§ **CONSIGNE**: Recopiez le passage sur le mariage à partir des mots « La jeune mariée » jusqu’aux mots « de ce sport. » inclus, en substituant « samedis » à « dimanches ».

§ **EXTRAIT PRÉSENTÉ**:
L’ÉPOUSE TOUJOURS PROCHE DE SON MARI
En 1934, Geneviève et sa sœur Marie, épousent à Bickfaya leurs deux cousins, les frères Pierre et Gabriel Gemayel.
Le mariage fut célébré à Bickfaya, dans la demeure des parents de Geneviève. La cérémonie s’est déroulée dans la plus stricte intimité et le seul étranger à la famille présent, était Hussein Séjean, ami inséparable de Pierre Gemayel et membre du parti Najjadé qui regroupait l’élite sunnite de Beyrouth.
La jeune mariée se laisse spontanément emporter dans la spirale d’activités de son sportif d’époux. Tous les dimanches après-midi, elle l’accompagne à ses matches de foot, même si elle était loin d’être une “fana” de ce sport.

Photos de personnes avec points clés

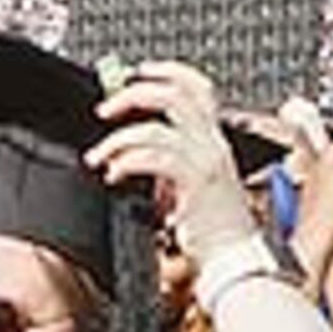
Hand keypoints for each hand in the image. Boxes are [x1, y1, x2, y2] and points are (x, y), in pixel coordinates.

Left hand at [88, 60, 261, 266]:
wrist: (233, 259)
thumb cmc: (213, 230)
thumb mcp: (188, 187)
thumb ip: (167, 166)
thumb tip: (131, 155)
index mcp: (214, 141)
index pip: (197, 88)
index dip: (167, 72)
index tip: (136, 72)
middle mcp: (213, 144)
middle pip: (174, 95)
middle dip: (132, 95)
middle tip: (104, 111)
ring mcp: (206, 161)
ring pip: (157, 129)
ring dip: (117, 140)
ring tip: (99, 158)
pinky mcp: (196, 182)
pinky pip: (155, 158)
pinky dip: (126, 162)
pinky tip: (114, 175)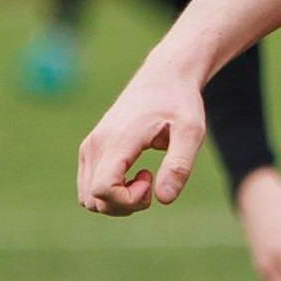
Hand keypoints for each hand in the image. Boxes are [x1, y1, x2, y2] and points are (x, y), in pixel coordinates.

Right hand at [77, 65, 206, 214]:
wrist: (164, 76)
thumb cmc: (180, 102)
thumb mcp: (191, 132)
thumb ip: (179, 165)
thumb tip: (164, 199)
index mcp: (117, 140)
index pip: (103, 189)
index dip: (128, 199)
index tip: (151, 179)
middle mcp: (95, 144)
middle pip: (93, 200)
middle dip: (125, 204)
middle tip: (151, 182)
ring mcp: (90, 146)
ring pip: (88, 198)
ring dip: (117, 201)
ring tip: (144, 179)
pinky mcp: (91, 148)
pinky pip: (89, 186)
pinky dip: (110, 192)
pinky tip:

§ **CORRIGÉ**:
La jeune mariée se laisse spontanément emporter dans la spirale d’activités de son sportif d’époux. Tous les samedis après-midi, elle l’accompagne à ses matches de foot, même si elle était loin d’être une “fana” de ce sport.